- Directed by: Toka McBaror
- Written by: Smart Conrad
- Produced by: Daniel Cole Chiori; Freda Francis;
- Starring: Femi Adebayo; Segun Arinze; Sukanmi Bahlofin; Sambasa Nzeribe; Tokunbor Idowu; Anita Osikweme Osikhena;
- Cinematography: Toka McBaror
- Music by: Toka McBaror; Onyinye Onuoha;
- Release date: 10 August 2018;
- Running time: 94 minutes
- Country: Nigeria
- Language: English

= The Island (2018 Nigerian film) =

2018 Nigerian film directed by Toka McBaror

The Island is a 2018 Nigerian action film directed by Toka McBaror and co-produced by Daniel Cole Chiori and Freda Francis. It stars Femi Adebayo, Segun Arinze, Sukanmi Bahlofin, and Sambasa Nzeribe.

==Plot==
Hamza, a colonel in the army, intercepts a conversation regarding a weapon sales deal between an unknown terrorist and an agent, and while trying to get the intel to his commanding officer, he makes a shocking discovery.

==Cast==
- Femi Adebayo as Kola
- Segun Arinze as Major Gata
- Sukanmi Bahlofin as Bishop
- Tokunbor Idowu as Sandra
- Sambasa Nzeribe as Hamza
- Anita Osikweme Osikhena as Grace
- Smart Conrad as Douglas
- Deo Junior as Morgan
- Amaka Orji as Nicole
- Emeka Okoye as Uche

==Production==
The film was produced by Achievas Entertainment Limited.

==Release==
The film was initially produced under the title Death Island and a trailer was uploaded to YouTube in November 2017 by Fresh Nigerian Movie Trailers. The official trailer was later released in May 2018, and the film was released by Achievas Entertainment on 10 August 2018.

==Reception==
Before the film's official release, Innocent Idibia commented on social media that it was "a new era for Nollywood".

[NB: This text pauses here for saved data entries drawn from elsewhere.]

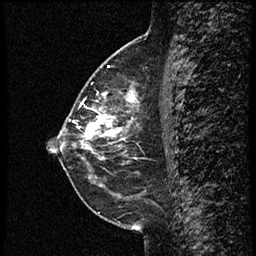
Breast MRI (dynamic contrast-enhanced), one sagittal slice. Slice 27 of 60 in the series (ordered by position). Dynamic contrast-enhanced study with each time point stored as its own series, time point 2 of 3 at this slice position (early post-contrast, ordered by acquisition time). 1.5 T. TE 4.2 ms, TR 18.9 ms. 2 mm slice thickness. 256 × 256 image matrix, field of view 200 × 200 mm. Female patient. Case-level facts recorded for this patient, not image findings: setting: breast cancer imaged before/during neoadjuvant chemotherapy; receptor status: HER2-positive.
Outlined on this slice (semi-automatically segmented with operator editing):
- analysis volume of interest (the breast-tissue region the enhancement analysis was run in; not a lesion): bounding box <77,83,151,147> (left, top, right, bottom; pixels)
- tumour enhancement mask (voxels above the 100 % enhancement threshold inside the analysis volume of interest): <77,89,138,147>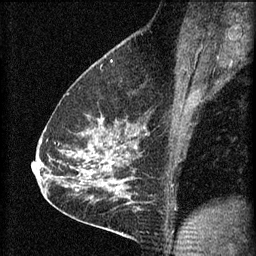
Breast MRI (dynamic contrast-enhanced), one sagittal slice; 3 images stored at this slice position (order not interpretable as contrast timing); 1.5 T; TE 4.2 ms, TR 8.2 ms; 2 mm slice thickness; 256 × 256 image matrix. Female patient, age 59 years.
Outlined on this slice (semi-automatic segmentation, software-assisted and operator-edited):
- analysis volume of interest (the breast-tissue region the enhancement analysis was run in; not a lesion): box from (x=61, y=104) to (x=134, y=161) px
- tumour enhancement mask (voxels above the 70 % enhancement threshold inside the analysis volume of interest): (x=89, y=142)–(x=115, y=151)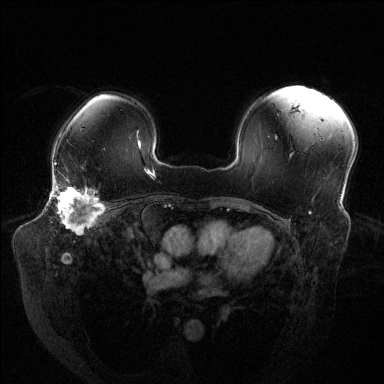
Breast MRI (dynamic contrast-enhanced), one axial slice. Position 95 of 144 along the scan axis. Dynamic contrast-enhanced series, time point 2 of 6 at this slice position (early post-contrast). 1.5 T. TE 1.6 ms, TR 4.6 ms. 384 × 384 image matrix, field of view 380 × 380 mm. Female patient.
Outlined on this slice (semi-automatic segmentation, software-assisted and operator-edited):
- enhancing-tissue mask used for the functional tumour volume (all voxels passing the contrast-enhancement thresholds inside the analysis volume; usually the tumour): box from (x=50, y=181) to (x=103, y=235) px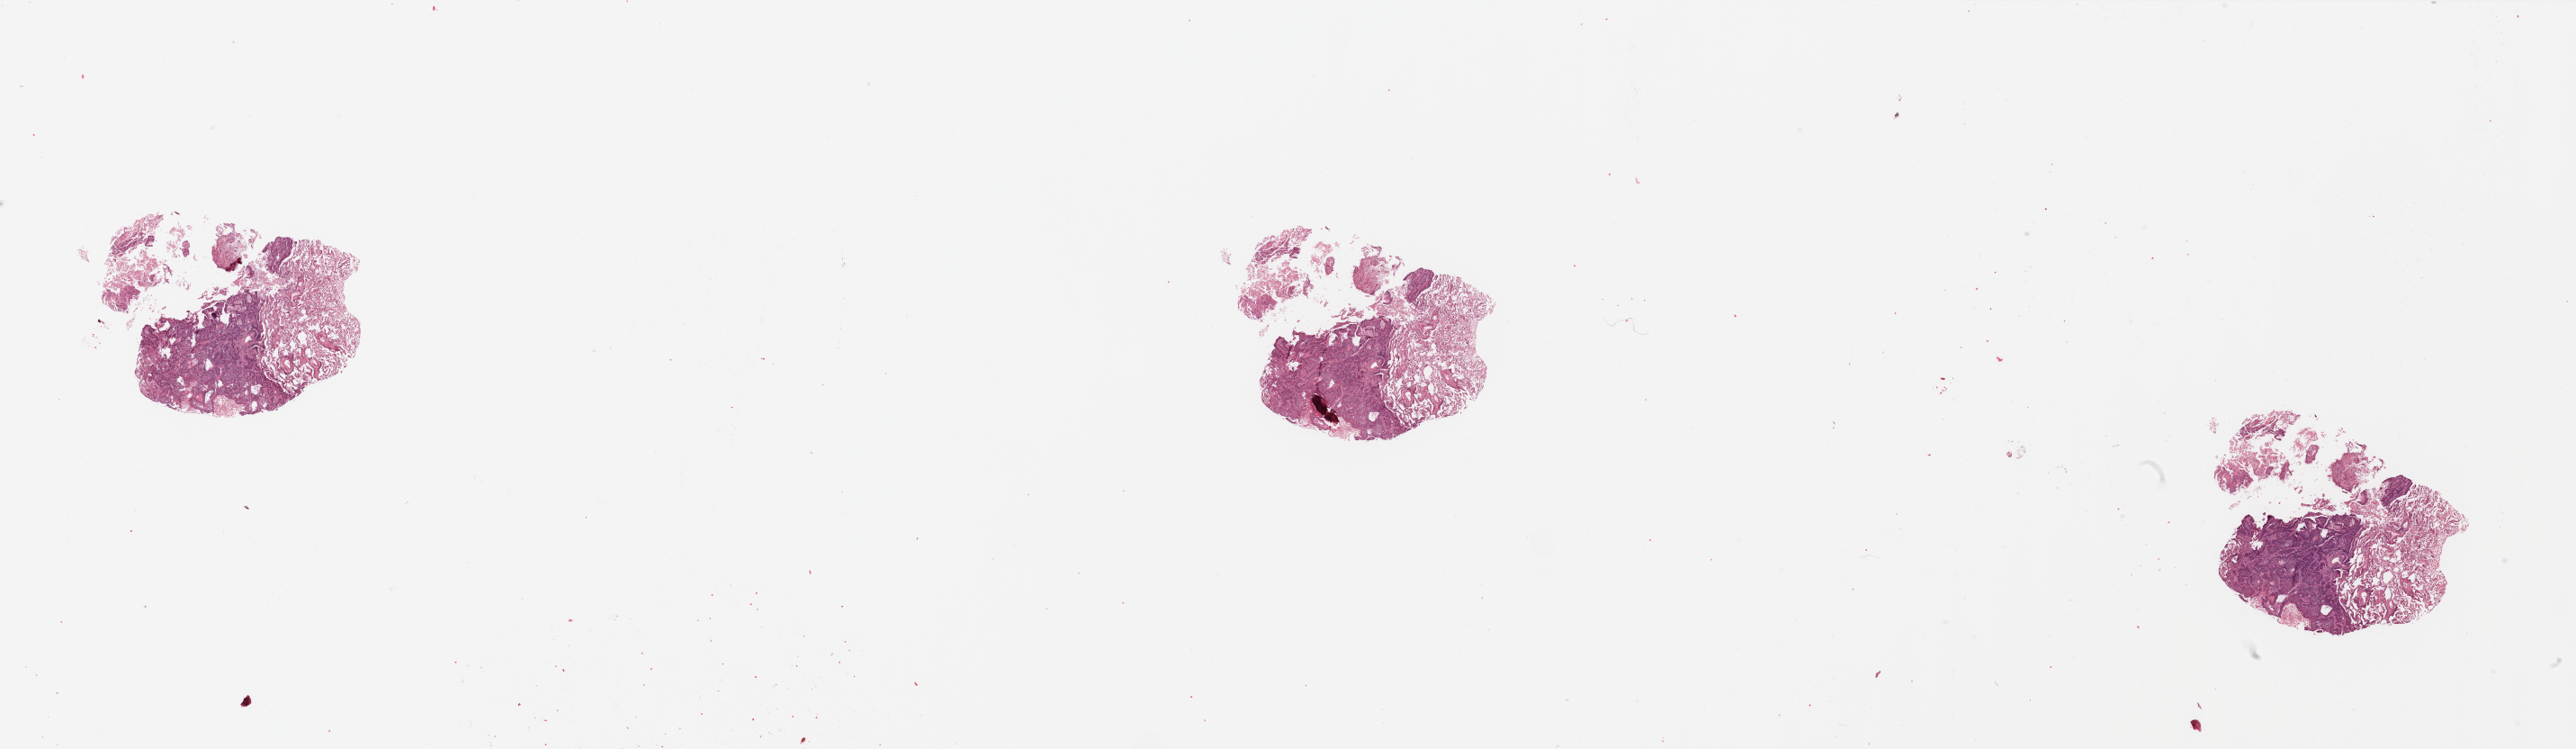
Digitized Hematoxylin and eosin (H&E) stained tissue section (whole slide), a low-resolution overview of the entire scanned area, about 45.3 x 13.2 mm (slide scanned at 20x). Tumour tissue sample, sampled site: lung. Patient: female, age 58 years. Histologic grade: G2 (moderately differentiated). Pathologist review of this section (percent, as recorded): tumour nuclei 65%, necrosis 10%.
Diagnosis: Squamous cell carcinoma, NOS. Primary tumour site (as recorded): left lower lobe. AJCC pathologic stage: III.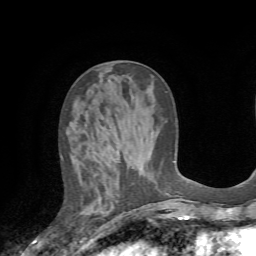
Breast MRI (dynamic contrast-enhanced), one axial slice; slice 26 of 72 in the series (ordered by position); cropped to one breast; dynamic contrast-enhanced series, time point 2 of 7 at this slice position (early post-contrast); 1.5 T; TE 4.2 ms, TR 8.7 ms; 2.2 mm slice thickness; 256 × 256 image matrix, field of view 180 × 180 mm. Female patient.
Annotated regions visible in this slice (semi-automatically segmented with operator editing):
- enhancing-tissue mask used for the functional tumour volume (all voxels passing the contrast-enhancement thresholds inside the analysis volume; usually the tumour): bounding box <118,161,121,163> (left, top, right, bottom; pixels)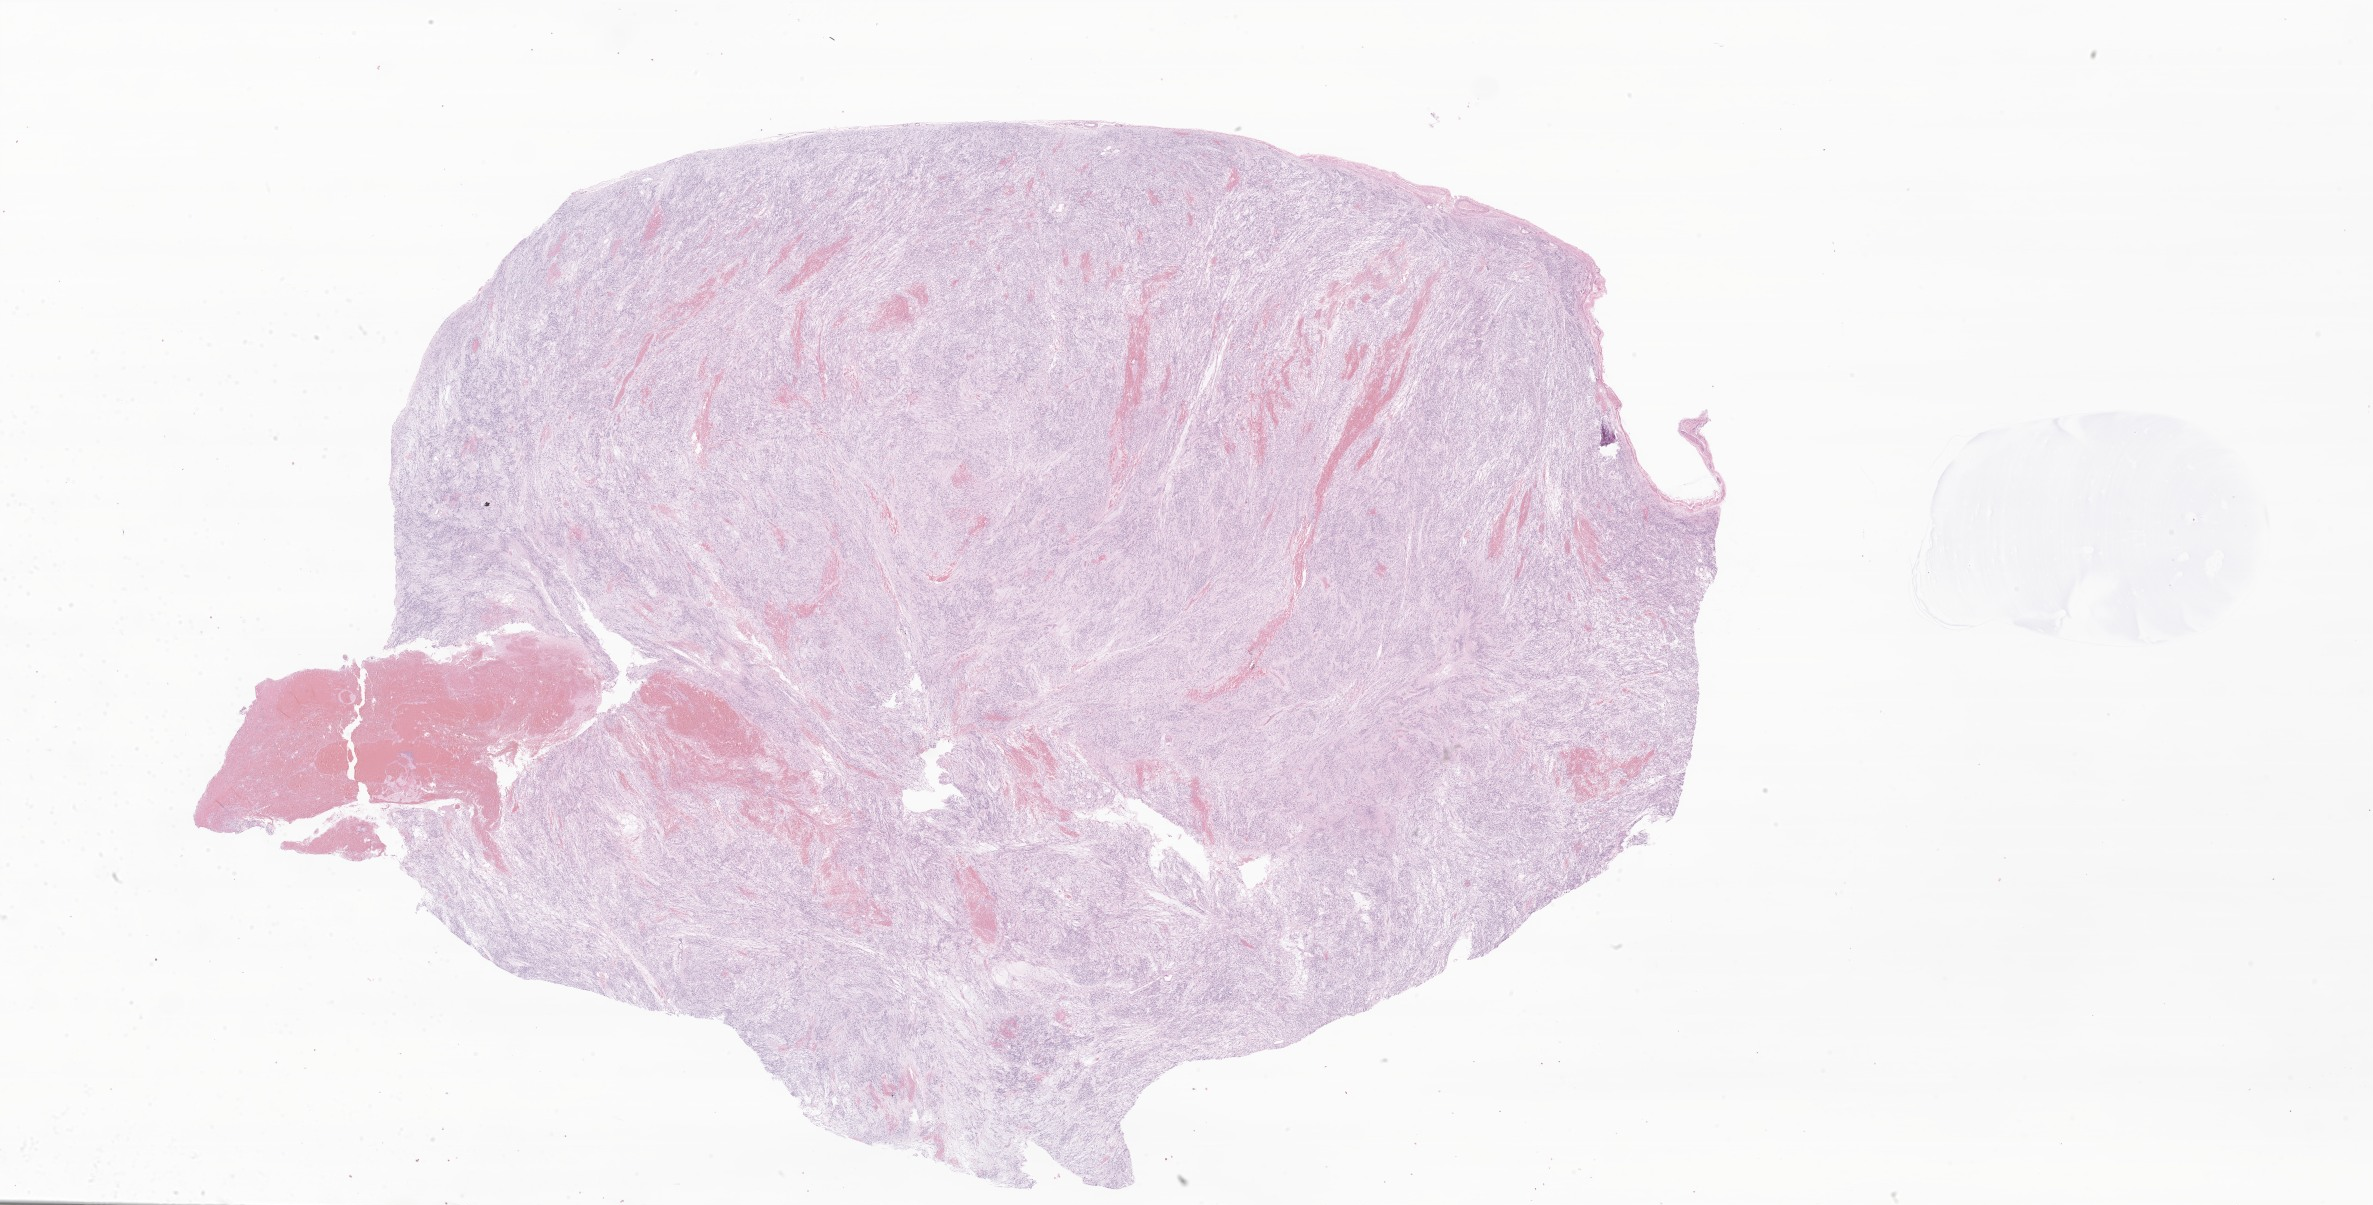
Hematoxylin and eosin (H&E) whole-slide image of tumor tissue from the spinal cord — low-resolution overview of the scanned area, about 40.0 x 20.3 mm. Formalin-fixed, paraffin-embedded (FFPE) tissue. Patient male; age 113 months.
* diagnosis (ICD-O-3 morphology term): Neoplasm, malignant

In Toronto, Canada, the film won several awards at the TINFF 2018 Nollywood Movie Awards, including Best African Film, Best Nollywood Actress won by Tokunbo Idowu (also known as TBoss), Best Supporting Actor won by Segun Arinze, and Best Nollywood Director won by Toka McBaror. It was also nominated in categories including Best Feature Film, Best Producer, Best Editing, Best Photography and Best Cinematography.